## Directions for this task
Render every line of text in the items below as one numbered list, skipping blank lines and leaving out the pictures.

## Task material
------------------------

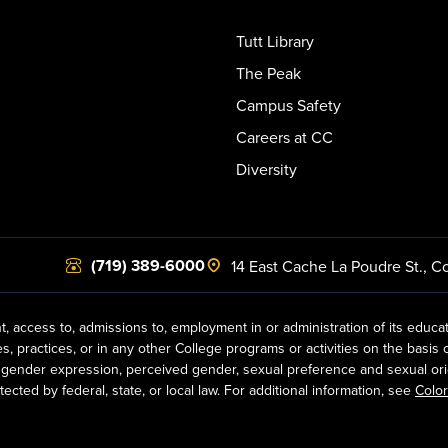
Tutt Library
The Peak
Campus Safety
Careers at CC
Diversity
(719) 389-6000
14 East Cache La Poudre St.
,
Co
t, access to, admissions to, employment in or administration of its educa
practices, or in any other College programs or activities on the basis of r
gender expression, perceived gender, sexual preference and sexual orientat
ected by federal, state, or local law. For additional information, see
Color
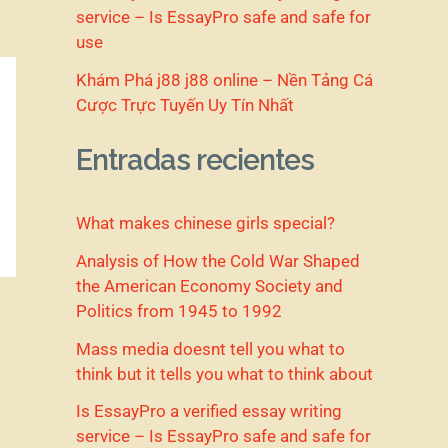
service – Is EssayPro safe and safe for
use
Khám Phá j88 j88 online – Nền Tảng Cá
Cược Trực Tuyến Uy Tín Nhất
Entradas recientes
What makes chinese girls special?
Analysis of How the Cold War Shaped
the American Economy Society and
Politics from 1945 to 1992
Mass media doesnt tell you what to
think but it tells you what to think about
Is EssayPro a verified essay writing
service – Is EssayPro safe and safe for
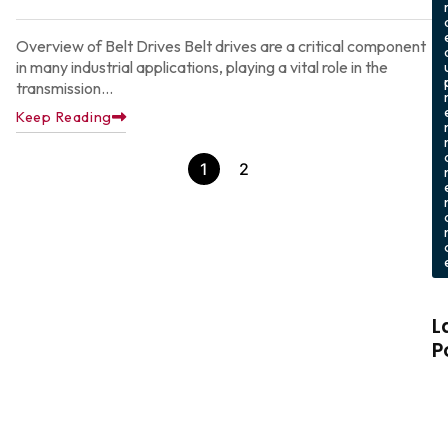
Overview of Belt Drives Belt drives are a critical component
in many industrial applications, playing a vital role in the
transmission...
Keep Reading
1
2
L
P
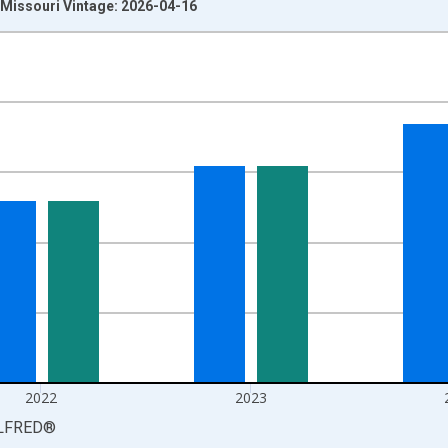
Missouri Vintage: 2026-04-16
nges from 1976-01-01 1:00:00 to 2025-01-01 1:00:00.
isRight.
2022
2023
LFRED
®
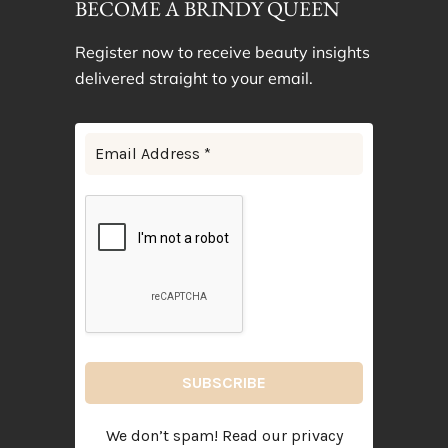
BECOME A BRINDY QUEEN
Register now to receive beauty insights
delivered straight to your email.
We don’t spam! Read our
privacy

------------------------

## Answer below
1. Tutt Library
2. The Peak
3. Campus Safety
4. Careers at CC
5. Diversity
6. (719) 389-6000
7. 14 East Cache La Poudre St.
8. ,
9. Co
10. t, access to, admissions to, employment in or administration of its educa
11. practices, or in any other College programs or activities on the basis of r
12. gender expression, perceived gender, sexual preference and sexual orientat
13. ected by federal, state, or local law. For additional information, see
14. Color
15. service – Is EssayPro safe and safe for
16. use
17. Khám Phá j88 j88 online – Nền Tảng Cá
18. Cược Trực Tuyến Uy Tín Nhất
19. Entradas recientes
20. What makes chinese girls special?
21. Analysis of How the Cold War Shaped
22. the American Economy Society and
23. Politics from 1945 to 1992
24. Mass media doesnt tell you what to
25. think but it tells you what to think about
26. Is EssayPro a verified essay writing
27. service – Is EssayPro safe and safe for
28. Overview of Belt Drives Belt drives are a critical component
29. in many industrial applications, playing a vital role in the
30. transmission...
31. Keep Reading
32. 1
33. 2
34. L
35. P
36. Missouri Vintage: 2026-04-16
37. nges from 1976-01-01 1:00:00 to 2025-01-01 1:00:00.
38. isRight.
39. 2022
40. 2023
41. LFRED
42. ®
43. BECOME A BRINDY QUEEN
44. Register now to receive beauty insights
45. delivered straight to your email.
46. We don’t spam! Read our
47. privacy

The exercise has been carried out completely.